■ TASK REQUIREMENTS ■
Pull every line out of the entries below and copy each one word for word, changing nothing.

BEGIN WORKING DATA

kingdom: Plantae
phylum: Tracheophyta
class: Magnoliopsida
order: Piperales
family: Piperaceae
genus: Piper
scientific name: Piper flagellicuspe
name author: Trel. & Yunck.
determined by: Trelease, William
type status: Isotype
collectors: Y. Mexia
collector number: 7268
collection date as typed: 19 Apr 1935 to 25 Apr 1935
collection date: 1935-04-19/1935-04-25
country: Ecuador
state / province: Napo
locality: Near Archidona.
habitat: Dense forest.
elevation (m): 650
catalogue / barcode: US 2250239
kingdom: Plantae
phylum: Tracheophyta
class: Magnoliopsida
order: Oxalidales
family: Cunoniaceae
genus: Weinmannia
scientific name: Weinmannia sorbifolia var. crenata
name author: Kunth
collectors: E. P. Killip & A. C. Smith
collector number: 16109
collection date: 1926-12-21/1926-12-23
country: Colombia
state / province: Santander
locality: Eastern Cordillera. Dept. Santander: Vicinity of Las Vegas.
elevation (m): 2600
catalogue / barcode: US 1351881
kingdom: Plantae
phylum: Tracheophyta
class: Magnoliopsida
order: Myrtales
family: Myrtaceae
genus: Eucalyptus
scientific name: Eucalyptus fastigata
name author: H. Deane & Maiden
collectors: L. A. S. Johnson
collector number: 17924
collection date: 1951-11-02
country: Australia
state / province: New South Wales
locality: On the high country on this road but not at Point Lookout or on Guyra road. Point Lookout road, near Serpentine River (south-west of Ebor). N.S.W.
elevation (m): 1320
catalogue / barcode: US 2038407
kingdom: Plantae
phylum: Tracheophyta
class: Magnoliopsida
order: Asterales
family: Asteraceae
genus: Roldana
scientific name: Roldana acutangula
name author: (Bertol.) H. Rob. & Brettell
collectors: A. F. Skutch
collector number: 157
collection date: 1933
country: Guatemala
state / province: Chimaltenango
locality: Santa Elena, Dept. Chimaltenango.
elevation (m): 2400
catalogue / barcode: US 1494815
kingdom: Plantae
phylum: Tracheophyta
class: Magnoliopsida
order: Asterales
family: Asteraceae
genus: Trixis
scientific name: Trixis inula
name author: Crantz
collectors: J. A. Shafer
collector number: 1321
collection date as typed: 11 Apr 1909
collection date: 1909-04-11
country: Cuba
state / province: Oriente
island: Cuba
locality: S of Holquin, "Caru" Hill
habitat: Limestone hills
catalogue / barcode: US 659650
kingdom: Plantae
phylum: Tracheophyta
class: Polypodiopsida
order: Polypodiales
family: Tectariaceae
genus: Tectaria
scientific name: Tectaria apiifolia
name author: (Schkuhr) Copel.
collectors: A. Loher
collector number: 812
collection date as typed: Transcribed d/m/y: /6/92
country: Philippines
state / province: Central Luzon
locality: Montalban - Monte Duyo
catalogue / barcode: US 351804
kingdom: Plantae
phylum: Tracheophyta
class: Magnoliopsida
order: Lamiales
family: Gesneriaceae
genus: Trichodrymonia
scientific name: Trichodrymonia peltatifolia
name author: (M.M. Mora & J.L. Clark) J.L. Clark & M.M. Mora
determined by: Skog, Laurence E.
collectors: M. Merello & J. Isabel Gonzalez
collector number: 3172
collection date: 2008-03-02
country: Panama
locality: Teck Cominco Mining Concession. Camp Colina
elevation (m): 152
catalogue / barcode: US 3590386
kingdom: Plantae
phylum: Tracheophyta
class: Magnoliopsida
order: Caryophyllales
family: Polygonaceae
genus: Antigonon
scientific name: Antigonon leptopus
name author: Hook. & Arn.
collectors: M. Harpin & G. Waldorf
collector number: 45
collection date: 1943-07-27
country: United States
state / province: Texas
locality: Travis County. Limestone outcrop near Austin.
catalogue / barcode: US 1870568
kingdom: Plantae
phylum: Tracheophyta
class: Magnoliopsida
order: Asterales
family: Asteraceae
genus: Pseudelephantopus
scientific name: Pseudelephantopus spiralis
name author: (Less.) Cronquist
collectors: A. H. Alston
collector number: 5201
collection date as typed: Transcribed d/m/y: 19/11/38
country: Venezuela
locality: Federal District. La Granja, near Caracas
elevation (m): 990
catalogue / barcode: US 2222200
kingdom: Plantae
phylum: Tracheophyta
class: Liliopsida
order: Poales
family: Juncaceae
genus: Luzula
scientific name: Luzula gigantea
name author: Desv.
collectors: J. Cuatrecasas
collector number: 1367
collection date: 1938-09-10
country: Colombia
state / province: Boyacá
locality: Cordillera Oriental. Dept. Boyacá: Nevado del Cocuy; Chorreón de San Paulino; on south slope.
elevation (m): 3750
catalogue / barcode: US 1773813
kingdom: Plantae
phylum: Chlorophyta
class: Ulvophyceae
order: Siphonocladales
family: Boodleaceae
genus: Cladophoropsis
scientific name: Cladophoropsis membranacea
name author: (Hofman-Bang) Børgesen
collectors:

END WORKING DATA

■ FINISHED ANSWER ■
kingdom: Plantae
phylum: Tracheophyta
class: Magnoliopsida
order: Piperales
family: Piperaceae
genus: Piper
scientific name: Piper flagellicuspe
name author: Trel. & Yunck.
determined by: Trelease, William
type status: Isotype
collectors: Y. Mexia
collector number: 7268
collection date as typed: 19 Apr 1935 to 25 Apr 1935
collection date: 1935-04-19/1935-04-25
country: Ecuador
state / province: Napo
locality: Near Archidona.
habitat: Dense forest.
elevation (m): 650
catalogue / barcode: US 2250239
kingdom: Plantae
phylum: Tracheophyta
class: Magnoliopsida
order: Oxalidales
family: Cunoniaceae
genus: Weinmannia
scientific name: Weinmannia sorbifolia var. crenata
name author: Kunth
collectors: E. P. Killip & A. C. Smith
collector number: 16109
collection date: 1926-12-21/1926-12-23
country: Colombia
state / province: Santander
locality: Eastern Cordillera. Dept. Santander: Vicinity of Las Vegas.
elevation (m): 2600
catalogue / barcode: US 1351881
kingdom: Plantae
phylum: Tracheophyta
class: Magnoliopsida
order: Myrtales
family: Myrtaceae
genus: Eucalyptus
scientific name: Eucalyptus fastigata
name author: H. Deane & Maiden
collectors: L. A. S. Johnson
collector number: 17924
collection date: 1951-11-02
country: Australia
state / province: New South Wales
locality: On the high country on this road but not at Point Lookout or on Guyra road. Point Lookout road, near Serpentine River (south-west of Ebor). N.S.W.
elevation (m): 1320
catalogue / barcode: US 2038407
kingdom: Plantae
phylum: Tracheophyta
class: Magnoliopsida
order: Asterales
family: Asteraceae
genus: Roldana
scientific name: Roldana acutangula
name author: (Bertol.) H. Rob. & Brettell
collectors: A. F. Skutch
collector number: 157
collection date: 1933
country: Guatemala
state / province: Chimaltenango
locality: Santa Elena, Dept. Chimaltenango.
elevation (m): 2400
catalogue / barcode: US 1494815
kingdom: Plantae
phylum: Tracheophyta
class: Magnoliopsida
order: Asterales
family: Asteraceae
genus: Trixis
scientific name: Trixis inula
name author: Crantz
collectors: J. A. Shafer
collector number: 1321
collection date as typed: 11 Apr 1909
collection date: 1909-04-11
country: Cuba
state / province: Oriente
island: Cuba
locality: S of Holquin, "Caru" Hill
habitat: Limestone hills
catalogue / barcode: US 659650
kingdom: Plantae
phylum: Tracheophyta
class: Polypodiopsida
order: Polypodiales
family: Tectariaceae
genus: Tectaria
scientific name: Tectaria apiifolia
name author: (Schkuhr) Copel.
collectors: A. Loher
collector number: 812
collection date as typed: Transcribed d/m/y: /6/92
country: Philippines
state / province: Central Luzon
locality: Montalban - Monte Duyo
catalogue / barcode: US 351804
kingdom: Plantae
phylum: Tracheophyta
class: Magnoliopsida
order: Lamiales
family: Gesneriaceae
genus: Trichodrymonia
scientific name: Trichodrymonia peltatifolia
name author: (M.M. Mora & J.L. Clark) J.L. Clark & M.M. Mora
determined by: Skog, Laurence E.
collectors: M. Merello & J. Isabel Gonzalez
collector number: 3172
collection date: 2008-03-02
country: Panama
locality: Teck Cominco Mining Concession. Camp Colina
elevation (m): 152
catalogue / barcode: US 3590386
kingdom: Plantae
phylum: Tracheophyta
class: Magnoliopsida
order: Caryophyllales
family: Polygonaceae
genus: Antigonon
scientific name: Antigonon leptopus
name author: Hook. & Arn.
collectors: M. Harpin & G. Waldorf
collector number: 45
collection date: 1943-07-27
country: United States
state / province: Texas
locality: Travis County. Limestone outcrop near Austin.
catalogue / barcode: US 1870568
kingdom: Plantae
phylum: Tracheophyta
class: Magnoliopsida
order: Asterales
family: Asteraceae
genus: Pseudelephantopus
scientific name: Pseudelephantopus spiralis
name author: (Less.) Cronquist
collectors: A. H. Alston
collector number: 5201
collection date as typed: Transcribed d/m/y: 19/11/38
country: Venezuela
locality: Federal District. La Granja, near Caracas
elevation (m): 990
catalogue / barcode: US 2222200
kingdom: Plantae
phylum: Tracheophyta
class: Liliopsida
order: Poales
family: Juncaceae
genus: Luzula
scientific name: Luzula gigantea
name author: Desv.
collectors: J. Cuatrecasas
collector number: 1367
collection date: 1938-09-10
country: Colombia
state / province: Boyacá
locality: Cordillera Oriental. Dept. Boyacá: Nevado del Cocuy; Chorreón de San Paulino; on south slope.
elevation (m): 3750
catalogue / barcode: US 1773813
kingdom: Plantae
phylum: Chlorophyta
class: Ulvophyceae
order: Siphonocladales
family: Boodleaceae
genus: Cladophoropsis
scientific name: Cladophoropsis membranacea
name author: (Hofman-Bang) Børgesen
collectors:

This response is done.